== Segment start ==

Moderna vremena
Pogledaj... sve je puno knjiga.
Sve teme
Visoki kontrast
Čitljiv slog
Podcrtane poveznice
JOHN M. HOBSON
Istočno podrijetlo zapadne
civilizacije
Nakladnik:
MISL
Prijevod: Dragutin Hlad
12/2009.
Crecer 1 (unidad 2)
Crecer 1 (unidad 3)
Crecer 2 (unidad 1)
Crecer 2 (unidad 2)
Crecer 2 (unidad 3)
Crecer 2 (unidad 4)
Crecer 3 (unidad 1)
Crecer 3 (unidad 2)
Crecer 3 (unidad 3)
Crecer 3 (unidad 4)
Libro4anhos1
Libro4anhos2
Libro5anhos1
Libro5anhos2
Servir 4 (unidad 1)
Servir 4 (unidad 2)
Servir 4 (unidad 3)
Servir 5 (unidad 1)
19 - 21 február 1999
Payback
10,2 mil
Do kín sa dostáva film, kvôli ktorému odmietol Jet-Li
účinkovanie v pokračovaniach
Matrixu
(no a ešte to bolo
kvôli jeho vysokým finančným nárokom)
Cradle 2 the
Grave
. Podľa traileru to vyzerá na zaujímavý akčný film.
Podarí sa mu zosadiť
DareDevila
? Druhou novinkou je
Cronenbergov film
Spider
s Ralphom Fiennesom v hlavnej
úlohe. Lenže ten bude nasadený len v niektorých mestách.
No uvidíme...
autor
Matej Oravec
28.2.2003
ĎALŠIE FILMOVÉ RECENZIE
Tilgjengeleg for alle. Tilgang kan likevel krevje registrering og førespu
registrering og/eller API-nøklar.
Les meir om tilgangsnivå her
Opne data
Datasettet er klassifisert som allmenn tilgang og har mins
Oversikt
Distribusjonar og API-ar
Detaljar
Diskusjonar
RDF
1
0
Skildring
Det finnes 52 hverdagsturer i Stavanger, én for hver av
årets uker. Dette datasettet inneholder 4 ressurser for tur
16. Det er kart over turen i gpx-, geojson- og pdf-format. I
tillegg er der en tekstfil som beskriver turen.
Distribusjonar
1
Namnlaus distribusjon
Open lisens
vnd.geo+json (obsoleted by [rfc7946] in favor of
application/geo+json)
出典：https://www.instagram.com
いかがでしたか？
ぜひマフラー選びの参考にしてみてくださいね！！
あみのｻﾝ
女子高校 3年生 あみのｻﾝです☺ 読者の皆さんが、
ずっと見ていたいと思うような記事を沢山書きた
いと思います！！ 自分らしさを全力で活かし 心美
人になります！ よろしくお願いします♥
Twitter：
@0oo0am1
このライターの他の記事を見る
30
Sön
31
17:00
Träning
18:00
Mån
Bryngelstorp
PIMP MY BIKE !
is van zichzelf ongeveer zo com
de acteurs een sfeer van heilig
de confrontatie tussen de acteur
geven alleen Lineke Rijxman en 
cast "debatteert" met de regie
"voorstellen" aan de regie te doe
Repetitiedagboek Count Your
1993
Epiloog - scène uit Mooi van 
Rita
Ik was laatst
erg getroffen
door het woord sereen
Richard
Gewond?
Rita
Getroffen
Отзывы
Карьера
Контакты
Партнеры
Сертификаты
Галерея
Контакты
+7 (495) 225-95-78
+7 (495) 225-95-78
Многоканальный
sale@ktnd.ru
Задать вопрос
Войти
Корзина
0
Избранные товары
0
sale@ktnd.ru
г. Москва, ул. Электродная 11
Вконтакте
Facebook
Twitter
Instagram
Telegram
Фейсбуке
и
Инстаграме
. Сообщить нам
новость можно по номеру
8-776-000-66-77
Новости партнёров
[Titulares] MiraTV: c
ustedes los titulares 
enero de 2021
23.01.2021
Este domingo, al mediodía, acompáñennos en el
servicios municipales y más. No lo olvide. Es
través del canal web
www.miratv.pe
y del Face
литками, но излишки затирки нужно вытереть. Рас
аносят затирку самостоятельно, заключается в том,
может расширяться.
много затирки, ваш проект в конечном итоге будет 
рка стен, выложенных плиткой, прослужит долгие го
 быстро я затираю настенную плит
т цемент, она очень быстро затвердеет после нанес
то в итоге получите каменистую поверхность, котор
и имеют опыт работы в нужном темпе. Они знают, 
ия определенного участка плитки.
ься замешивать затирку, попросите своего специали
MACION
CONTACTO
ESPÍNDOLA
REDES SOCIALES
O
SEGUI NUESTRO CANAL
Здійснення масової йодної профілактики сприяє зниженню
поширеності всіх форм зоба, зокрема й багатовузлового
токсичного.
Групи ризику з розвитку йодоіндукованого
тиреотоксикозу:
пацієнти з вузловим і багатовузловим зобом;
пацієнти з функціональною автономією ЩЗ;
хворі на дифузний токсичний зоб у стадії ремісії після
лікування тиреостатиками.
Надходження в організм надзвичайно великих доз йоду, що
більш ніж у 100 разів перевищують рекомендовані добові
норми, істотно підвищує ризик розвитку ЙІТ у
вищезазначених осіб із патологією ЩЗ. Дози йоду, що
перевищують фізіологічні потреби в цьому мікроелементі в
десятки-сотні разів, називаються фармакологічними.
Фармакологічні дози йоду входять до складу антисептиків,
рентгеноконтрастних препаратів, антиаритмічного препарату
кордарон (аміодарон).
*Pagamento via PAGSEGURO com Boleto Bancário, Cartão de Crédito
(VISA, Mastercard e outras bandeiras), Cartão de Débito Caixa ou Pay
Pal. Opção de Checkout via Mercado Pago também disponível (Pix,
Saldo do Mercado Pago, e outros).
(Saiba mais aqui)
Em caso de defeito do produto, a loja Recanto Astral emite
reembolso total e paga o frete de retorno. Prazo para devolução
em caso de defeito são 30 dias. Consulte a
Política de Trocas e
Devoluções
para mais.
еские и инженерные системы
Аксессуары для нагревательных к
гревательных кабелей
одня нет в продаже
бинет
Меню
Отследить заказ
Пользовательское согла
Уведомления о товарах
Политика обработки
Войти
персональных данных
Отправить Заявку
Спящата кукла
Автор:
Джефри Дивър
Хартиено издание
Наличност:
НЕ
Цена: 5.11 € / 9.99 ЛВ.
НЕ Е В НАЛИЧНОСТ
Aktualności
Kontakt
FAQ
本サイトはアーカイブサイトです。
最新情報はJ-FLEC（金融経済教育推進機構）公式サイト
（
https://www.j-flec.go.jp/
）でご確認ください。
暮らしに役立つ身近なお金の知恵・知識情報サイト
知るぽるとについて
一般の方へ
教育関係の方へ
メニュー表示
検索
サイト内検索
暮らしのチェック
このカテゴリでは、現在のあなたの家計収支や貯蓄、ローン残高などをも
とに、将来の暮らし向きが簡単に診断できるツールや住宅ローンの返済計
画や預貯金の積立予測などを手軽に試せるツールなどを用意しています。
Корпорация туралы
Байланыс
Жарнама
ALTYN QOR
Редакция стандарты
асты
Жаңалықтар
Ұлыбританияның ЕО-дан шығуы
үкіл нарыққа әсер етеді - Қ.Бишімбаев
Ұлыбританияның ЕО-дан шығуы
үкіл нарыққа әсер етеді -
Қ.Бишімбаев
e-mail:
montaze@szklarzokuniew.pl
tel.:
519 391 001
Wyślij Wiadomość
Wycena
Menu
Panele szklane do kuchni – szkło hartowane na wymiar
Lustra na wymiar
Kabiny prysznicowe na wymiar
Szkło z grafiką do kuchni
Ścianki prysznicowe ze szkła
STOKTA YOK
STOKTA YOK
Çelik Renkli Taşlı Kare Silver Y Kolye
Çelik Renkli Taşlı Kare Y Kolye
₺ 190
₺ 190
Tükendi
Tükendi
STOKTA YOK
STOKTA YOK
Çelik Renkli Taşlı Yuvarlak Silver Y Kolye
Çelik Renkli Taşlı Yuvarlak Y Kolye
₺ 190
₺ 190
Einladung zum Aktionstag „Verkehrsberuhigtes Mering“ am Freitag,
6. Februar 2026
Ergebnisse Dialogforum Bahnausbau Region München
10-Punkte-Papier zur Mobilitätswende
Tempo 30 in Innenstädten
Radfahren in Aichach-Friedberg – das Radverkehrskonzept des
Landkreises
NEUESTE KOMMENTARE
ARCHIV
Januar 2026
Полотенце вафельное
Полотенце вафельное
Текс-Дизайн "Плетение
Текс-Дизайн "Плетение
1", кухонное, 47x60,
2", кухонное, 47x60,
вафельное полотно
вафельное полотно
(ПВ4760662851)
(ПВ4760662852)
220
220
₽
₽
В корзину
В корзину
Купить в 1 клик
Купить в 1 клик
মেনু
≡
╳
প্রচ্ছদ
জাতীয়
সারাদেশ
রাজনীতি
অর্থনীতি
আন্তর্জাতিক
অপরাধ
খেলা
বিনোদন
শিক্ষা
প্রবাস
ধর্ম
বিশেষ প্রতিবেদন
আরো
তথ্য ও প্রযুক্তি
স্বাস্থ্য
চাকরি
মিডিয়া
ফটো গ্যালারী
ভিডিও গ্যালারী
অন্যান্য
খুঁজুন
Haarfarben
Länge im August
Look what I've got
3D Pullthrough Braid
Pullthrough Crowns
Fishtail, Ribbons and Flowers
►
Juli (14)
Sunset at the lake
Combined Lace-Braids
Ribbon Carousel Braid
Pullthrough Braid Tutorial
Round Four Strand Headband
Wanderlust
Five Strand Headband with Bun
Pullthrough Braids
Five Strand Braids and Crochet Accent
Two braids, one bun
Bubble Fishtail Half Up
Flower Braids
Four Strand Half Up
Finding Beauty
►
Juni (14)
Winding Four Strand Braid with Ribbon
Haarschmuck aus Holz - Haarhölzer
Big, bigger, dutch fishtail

== Segment end ==

Exercise instructions: Reproduce the items from the start through the line containing "(no a ešte to bolo", inclusive, replacing every "unidad" with "unidade" and leaving everything else unchanged.

Exercise response:
Moderna vremena
Pogledaj... sve je puno knjiga.
Sve teme
Visoki kontrast
Čitljiv slog
Podcrtane poveznice
JOHN M. HOBSON
Istočno podrijetlo zapadne
civilizacije
Nakladnik:
MISL
Prijevod: Dragutin Hlad
12/2009.
Crecer 1 (unidade 2)
Crecer 1 (unidade 3)
Crecer 2 (unidade 1)
Crecer 2 (unidade 2)
Crecer 2 (unidade 3)
Crecer 2 (unidade 4)
Crecer 3 (unidade 1)
Crecer 3 (unidade 2)
Crecer 3 (unidade 3)
Crecer 3 (unidade 4)
Libro4anhos1
Libro4anhos2
Libro5anhos1
Libro5anhos2
Servir 4 (unidade 1)
Servir 4 (unidade 2)
Servir 4 (unidade 3)
Servir 5 (unidade 1)
19 - 21 február 1999
Payback
10,2 mil
Do kín sa dostáva film, kvôli ktorému odmietol Jet-Li
účinkovanie v pokračovaniach
Matrixu
(no a ešte to bolo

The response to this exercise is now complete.